Your instructions |
Your task is to copy the lines of the data below from the line holding "请求 <sup>[[1]](#footnote-1)</sup> |sync |sync |内部 |" through the line holding "Explorer**：收藏夹 |sync |sync |Internet Explorer |", inclusive, exactly and with nothing added.

Saved entries |
___

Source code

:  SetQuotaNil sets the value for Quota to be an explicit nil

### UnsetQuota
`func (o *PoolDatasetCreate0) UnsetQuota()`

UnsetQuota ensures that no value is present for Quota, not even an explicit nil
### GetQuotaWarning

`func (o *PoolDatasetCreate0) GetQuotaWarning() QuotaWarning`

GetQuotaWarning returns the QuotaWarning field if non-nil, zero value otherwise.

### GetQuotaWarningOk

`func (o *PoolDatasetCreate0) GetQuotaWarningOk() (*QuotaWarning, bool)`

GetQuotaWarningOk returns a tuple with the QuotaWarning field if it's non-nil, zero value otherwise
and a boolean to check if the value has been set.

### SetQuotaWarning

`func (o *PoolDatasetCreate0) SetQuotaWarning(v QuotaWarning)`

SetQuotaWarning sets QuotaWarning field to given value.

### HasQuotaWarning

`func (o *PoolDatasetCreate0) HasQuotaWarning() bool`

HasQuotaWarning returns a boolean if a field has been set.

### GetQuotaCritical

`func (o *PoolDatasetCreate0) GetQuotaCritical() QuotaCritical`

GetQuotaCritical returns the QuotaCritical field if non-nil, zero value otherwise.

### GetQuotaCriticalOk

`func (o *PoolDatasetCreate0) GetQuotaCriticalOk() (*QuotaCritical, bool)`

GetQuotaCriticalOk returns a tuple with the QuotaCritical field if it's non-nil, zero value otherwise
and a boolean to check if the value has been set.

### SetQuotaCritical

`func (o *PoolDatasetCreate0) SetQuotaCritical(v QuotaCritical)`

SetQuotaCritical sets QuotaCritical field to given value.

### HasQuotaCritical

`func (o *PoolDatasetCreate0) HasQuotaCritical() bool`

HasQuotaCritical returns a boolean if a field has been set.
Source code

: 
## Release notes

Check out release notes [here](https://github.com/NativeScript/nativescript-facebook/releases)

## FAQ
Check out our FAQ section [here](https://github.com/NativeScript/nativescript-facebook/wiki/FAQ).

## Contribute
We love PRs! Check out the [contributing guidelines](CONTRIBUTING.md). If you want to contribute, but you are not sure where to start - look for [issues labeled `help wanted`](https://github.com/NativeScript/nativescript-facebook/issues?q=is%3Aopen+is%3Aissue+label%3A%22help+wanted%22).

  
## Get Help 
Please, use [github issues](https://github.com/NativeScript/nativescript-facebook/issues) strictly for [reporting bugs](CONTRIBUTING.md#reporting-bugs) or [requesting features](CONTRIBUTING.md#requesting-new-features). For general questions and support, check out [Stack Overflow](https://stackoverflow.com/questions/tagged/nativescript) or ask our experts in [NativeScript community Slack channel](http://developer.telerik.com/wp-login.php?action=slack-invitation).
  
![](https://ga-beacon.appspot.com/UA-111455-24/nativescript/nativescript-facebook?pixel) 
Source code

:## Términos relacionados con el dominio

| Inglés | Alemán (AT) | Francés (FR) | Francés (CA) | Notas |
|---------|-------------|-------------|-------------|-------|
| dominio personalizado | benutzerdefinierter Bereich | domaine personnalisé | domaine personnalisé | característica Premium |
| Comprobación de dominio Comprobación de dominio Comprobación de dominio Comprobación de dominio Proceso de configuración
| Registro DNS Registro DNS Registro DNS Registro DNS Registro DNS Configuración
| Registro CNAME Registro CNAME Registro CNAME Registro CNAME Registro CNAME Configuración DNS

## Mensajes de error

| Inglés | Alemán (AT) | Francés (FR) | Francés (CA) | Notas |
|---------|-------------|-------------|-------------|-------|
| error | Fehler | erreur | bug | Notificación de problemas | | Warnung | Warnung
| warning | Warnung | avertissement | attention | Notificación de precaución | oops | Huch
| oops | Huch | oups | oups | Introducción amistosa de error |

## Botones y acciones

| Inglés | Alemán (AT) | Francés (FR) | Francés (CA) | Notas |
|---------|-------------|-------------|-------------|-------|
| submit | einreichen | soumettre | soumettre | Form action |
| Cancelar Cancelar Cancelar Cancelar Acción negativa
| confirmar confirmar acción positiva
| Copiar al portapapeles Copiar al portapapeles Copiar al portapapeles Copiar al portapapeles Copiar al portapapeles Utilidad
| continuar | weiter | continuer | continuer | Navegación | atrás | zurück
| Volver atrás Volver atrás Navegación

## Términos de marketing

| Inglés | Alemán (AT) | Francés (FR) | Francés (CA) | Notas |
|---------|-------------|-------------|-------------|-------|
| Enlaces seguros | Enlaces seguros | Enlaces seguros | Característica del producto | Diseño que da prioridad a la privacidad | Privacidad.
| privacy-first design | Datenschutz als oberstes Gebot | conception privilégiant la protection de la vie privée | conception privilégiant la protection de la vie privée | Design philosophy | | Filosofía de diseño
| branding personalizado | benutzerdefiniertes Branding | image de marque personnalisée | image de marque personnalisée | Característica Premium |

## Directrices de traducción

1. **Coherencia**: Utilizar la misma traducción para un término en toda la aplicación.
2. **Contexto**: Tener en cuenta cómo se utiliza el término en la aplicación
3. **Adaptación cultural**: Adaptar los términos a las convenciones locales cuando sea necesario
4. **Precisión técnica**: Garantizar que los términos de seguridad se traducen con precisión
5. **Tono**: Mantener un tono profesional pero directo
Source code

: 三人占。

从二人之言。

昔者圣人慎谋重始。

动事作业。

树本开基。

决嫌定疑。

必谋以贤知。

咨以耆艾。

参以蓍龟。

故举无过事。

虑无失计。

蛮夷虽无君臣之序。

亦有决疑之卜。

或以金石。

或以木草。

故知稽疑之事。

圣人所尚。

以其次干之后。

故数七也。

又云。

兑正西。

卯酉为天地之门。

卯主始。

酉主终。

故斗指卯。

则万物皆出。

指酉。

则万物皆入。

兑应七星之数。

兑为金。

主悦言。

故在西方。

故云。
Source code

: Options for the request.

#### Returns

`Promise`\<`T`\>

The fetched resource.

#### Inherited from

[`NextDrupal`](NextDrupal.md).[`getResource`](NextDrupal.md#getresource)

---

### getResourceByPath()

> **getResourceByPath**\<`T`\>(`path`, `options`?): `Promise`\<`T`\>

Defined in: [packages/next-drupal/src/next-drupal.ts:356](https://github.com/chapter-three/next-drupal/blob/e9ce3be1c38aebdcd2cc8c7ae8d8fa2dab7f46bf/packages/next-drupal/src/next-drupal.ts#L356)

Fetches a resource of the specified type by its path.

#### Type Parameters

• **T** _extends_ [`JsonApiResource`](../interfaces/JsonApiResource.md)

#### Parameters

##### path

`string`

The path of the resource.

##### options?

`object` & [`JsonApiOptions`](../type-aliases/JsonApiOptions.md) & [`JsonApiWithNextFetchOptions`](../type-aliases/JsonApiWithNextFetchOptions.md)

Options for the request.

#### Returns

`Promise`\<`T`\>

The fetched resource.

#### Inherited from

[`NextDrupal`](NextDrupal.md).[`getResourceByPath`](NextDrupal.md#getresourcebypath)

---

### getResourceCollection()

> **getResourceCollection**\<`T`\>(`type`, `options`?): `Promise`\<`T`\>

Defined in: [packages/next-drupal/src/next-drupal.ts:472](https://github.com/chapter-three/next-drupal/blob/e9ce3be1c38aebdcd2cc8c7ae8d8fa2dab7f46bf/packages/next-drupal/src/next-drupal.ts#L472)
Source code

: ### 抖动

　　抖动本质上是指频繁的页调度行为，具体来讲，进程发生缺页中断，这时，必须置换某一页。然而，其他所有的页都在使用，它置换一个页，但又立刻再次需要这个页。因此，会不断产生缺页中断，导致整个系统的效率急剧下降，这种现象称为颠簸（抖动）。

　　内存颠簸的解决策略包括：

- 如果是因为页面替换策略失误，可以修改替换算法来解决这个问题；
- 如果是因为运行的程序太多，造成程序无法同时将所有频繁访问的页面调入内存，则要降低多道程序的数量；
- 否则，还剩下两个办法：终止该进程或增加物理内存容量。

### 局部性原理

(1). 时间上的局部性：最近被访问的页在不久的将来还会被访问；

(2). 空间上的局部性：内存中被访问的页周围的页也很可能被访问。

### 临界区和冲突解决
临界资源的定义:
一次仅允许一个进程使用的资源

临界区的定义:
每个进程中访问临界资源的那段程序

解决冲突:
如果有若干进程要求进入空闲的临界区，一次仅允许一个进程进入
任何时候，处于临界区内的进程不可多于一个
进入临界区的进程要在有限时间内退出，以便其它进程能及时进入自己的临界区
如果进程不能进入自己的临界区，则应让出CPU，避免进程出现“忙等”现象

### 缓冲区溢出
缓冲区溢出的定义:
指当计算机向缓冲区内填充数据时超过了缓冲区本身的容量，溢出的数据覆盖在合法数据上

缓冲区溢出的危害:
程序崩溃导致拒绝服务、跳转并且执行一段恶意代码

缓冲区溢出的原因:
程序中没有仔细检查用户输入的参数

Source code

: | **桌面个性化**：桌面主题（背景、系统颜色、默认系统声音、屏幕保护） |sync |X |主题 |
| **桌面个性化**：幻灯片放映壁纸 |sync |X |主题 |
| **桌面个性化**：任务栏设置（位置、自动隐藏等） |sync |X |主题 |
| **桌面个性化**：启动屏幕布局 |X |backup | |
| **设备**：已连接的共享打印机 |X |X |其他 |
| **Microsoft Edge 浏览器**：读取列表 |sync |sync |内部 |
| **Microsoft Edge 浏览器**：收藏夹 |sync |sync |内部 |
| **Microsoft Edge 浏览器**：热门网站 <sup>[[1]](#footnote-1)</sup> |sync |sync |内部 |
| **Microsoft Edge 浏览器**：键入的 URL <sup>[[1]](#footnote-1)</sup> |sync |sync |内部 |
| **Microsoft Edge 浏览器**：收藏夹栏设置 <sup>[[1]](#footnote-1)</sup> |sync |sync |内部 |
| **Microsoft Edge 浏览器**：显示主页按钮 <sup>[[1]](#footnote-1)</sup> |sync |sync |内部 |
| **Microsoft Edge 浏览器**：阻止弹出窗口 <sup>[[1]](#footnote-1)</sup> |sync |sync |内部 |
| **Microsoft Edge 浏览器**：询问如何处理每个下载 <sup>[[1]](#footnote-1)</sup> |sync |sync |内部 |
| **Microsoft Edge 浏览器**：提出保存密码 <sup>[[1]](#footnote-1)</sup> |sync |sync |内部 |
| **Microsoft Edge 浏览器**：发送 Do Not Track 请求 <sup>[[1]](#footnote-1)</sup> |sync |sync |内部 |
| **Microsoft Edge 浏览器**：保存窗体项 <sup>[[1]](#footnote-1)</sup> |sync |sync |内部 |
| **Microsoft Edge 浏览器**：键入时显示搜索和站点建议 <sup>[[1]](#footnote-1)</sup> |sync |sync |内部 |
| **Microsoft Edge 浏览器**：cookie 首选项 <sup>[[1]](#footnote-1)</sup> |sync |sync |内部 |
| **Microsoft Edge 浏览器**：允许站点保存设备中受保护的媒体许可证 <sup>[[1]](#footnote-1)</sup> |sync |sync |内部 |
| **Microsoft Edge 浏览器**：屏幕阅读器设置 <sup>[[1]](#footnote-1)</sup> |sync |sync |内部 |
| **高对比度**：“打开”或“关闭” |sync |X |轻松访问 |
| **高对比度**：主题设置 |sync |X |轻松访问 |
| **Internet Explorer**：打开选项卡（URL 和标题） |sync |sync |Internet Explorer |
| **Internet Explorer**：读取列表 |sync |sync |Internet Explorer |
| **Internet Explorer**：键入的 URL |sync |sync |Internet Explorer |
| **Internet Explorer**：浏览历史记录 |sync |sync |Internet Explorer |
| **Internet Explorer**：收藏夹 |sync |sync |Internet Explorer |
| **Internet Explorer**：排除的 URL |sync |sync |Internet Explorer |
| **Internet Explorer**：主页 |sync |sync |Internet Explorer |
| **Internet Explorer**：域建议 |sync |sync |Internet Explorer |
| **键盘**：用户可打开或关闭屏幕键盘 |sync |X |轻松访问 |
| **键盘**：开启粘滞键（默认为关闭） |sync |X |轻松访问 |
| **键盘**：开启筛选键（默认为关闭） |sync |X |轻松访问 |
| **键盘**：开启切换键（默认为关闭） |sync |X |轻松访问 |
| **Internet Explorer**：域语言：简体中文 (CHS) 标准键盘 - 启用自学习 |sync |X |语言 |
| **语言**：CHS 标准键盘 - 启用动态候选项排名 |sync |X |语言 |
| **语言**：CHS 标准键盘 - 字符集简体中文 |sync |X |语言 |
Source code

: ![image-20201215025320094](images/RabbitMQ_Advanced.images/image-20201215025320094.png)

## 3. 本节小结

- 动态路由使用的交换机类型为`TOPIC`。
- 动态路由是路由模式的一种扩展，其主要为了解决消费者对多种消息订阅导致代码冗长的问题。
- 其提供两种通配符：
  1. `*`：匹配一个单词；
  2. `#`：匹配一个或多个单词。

___

Solution to this exercise |
| **Microsoft Edge 浏览器**：发送 Do Not Track 请求 <sup>[[1]](#footnote-1)</sup> |sync |sync |内部 |
| **Microsoft Edge 浏览器**：保存窗体项 <sup>[[1]](#footnote-1)</sup> |sync |sync |内部 |
| **Microsoft Edge 浏览器**：键入时显示搜索和站点建议 <sup>[[1]](#footnote-1)</sup> |sync |sync |内部 |
| **Microsoft Edge 浏览器**：cookie 首选项 <sup>[[1]](#footnote-1)</sup> |sync |sync |内部 |
| **Microsoft Edge 浏览器**：允许站点保存设备中受保护的媒体许可证 <sup>[[1]](#footnote-1)</sup> |sync |sync |内部 |
| **Microsoft Edge 浏览器**：屏幕阅读器设置 <sup>[[1]](#footnote-1)</sup> |sync |sync |内部 |
| **高对比度**：“打开”或“关闭” |sync |X |轻松访问 |
| **高对比度**：主题设置 |sync |X |轻松访问 |
| **Internet Explorer**：打开选项卡（URL 和标题） |sync |sync |Internet Explorer |
| **Internet Explorer**：读取列表 |sync |sync |Internet Explorer |
| **Internet Explorer**：键入的 URL |sync |sync |Internet Explorer |
| **Internet Explorer**：浏览历史记录 |sync |sync |Internet Explorer |
| **Internet Explorer**：收藏夹 |sync |sync |Internet Explorer |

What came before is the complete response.